The Second Congo War, also known as “Africa’s First World War,” drew in the armies of a half-dozen other countries on the continent.
Laurent Kabila was killed at the presidential palace in Kinshasa during an apparent coup attempt in January 2001. He was succeeded as president by his son Joseph, then 29.
Last year’s peace agreement created an unwieldy government in which Mr. Kabila presides over four vice presidents. One comes from the Rally for Congolese Democracy, the main, Rwanda-backed rebel group. The others are drawn from other rebel groups and the political opposition in Kinshasa. Dozens of ministries, some new, were distributed to senior government and rebel officials, as were hundreds of seats in a new parliament.
This transitional government is supposed to wind down any remaining hostilities and hold elections late next year, paving the way for Congo’s first democratically elected government since independence in 1960.
As the violence in Bukavu escalated last week, European, American and South African officials who helped broker the peace scrambled to persuade Congolese factions to reaffirm the deal they signed.
U.S. Secretary of State Colin L. Powell called Mr.
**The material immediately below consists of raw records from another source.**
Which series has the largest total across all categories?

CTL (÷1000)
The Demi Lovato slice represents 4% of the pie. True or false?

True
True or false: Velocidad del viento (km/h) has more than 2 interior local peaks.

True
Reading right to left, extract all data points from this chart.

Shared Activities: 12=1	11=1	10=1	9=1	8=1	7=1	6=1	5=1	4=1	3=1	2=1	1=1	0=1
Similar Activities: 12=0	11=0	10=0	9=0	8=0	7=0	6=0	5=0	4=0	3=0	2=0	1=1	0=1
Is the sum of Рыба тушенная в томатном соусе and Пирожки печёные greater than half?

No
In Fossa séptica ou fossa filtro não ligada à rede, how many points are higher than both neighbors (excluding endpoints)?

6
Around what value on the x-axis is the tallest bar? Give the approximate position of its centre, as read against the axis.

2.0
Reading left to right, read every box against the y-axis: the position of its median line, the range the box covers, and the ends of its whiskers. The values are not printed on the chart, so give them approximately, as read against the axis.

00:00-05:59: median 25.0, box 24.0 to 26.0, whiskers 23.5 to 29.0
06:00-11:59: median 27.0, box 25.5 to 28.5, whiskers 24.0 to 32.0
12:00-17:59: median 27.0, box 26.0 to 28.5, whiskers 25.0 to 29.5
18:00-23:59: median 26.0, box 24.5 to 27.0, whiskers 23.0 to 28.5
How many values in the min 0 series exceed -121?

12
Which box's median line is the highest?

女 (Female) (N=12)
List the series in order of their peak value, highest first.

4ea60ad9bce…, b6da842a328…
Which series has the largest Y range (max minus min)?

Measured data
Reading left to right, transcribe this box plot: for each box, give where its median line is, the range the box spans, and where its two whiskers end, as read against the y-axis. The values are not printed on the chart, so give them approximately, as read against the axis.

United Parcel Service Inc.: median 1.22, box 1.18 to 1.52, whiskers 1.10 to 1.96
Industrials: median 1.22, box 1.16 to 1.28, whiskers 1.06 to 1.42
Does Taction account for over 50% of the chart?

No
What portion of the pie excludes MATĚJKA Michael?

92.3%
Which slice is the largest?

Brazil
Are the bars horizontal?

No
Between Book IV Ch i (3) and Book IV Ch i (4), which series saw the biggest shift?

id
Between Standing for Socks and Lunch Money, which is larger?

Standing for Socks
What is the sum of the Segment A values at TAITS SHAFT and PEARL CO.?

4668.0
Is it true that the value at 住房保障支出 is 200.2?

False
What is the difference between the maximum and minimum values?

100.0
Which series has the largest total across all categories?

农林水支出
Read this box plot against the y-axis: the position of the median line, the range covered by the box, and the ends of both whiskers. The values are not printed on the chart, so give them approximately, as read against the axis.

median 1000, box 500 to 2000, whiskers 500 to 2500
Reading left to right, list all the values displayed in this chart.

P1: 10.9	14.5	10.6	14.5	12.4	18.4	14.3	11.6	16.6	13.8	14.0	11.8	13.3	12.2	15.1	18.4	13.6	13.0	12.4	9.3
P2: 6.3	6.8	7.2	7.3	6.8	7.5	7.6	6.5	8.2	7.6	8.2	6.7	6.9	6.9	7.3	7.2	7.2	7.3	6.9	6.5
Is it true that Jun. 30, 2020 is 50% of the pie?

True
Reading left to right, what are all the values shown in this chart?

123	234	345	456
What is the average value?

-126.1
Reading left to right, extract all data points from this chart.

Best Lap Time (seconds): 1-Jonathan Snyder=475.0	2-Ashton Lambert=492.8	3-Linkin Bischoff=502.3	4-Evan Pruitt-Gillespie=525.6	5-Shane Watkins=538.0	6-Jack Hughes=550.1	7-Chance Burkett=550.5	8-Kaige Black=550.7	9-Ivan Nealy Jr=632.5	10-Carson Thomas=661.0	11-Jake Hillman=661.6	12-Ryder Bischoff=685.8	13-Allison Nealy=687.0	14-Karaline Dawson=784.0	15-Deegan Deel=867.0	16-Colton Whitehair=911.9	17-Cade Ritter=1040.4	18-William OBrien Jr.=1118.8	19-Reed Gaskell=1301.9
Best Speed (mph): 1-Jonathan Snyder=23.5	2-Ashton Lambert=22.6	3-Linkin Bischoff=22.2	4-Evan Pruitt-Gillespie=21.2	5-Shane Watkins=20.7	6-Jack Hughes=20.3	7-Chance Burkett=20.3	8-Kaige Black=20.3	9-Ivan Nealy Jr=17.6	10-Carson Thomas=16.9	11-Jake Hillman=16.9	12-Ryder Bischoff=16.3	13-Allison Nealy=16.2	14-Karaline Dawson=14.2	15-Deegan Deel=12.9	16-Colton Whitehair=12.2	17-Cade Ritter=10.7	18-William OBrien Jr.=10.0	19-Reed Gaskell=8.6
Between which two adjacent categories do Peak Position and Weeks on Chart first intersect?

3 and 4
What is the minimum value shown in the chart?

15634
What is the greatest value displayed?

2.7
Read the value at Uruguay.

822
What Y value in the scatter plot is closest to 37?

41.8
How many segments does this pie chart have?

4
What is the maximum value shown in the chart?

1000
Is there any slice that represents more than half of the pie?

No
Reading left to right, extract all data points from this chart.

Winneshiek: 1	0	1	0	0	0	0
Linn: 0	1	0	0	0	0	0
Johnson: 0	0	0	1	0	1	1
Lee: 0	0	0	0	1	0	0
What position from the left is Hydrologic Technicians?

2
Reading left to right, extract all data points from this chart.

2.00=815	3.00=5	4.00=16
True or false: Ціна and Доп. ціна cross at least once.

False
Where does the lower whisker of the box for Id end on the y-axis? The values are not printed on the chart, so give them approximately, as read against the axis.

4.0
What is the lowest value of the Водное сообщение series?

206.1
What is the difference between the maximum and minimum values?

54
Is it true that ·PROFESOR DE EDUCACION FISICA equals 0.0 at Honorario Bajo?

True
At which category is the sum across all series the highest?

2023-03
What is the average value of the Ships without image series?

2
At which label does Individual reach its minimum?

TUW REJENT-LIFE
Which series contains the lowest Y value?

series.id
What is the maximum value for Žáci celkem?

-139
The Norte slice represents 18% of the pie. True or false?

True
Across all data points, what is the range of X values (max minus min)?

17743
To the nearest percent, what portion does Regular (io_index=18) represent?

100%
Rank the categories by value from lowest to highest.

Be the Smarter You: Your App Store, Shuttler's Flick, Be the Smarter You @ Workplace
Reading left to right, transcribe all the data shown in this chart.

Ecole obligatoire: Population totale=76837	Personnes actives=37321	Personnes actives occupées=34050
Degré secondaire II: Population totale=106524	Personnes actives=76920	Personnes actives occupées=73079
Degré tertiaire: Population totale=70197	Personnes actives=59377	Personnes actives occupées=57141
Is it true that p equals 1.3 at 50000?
Kabila to dissuade Kinshasa from responding with force, and Rwandan President Paul Kagame to urge him to keep Rwandan forces out of the fighting, diplomatic sources said.
The violent flare-up in Bukavu, Congolese and U.N. officials said, exposed the failure of the transition government to integrate the warring factions into a single national army and underlined the ill will among the various groups.
No side in the conflict has adhered to the agreement, keeping the army divided into government and rebel factions. For many Congolese, more battles like the one in Bukavu seem inevitable.
“You leave soldiers out there with weapons, and you don’t pay them,” the head of Bukavu’s chamber of commerce, Chubagala Chinja, had said before the latest bloodshed. “What do you think is going to happen?”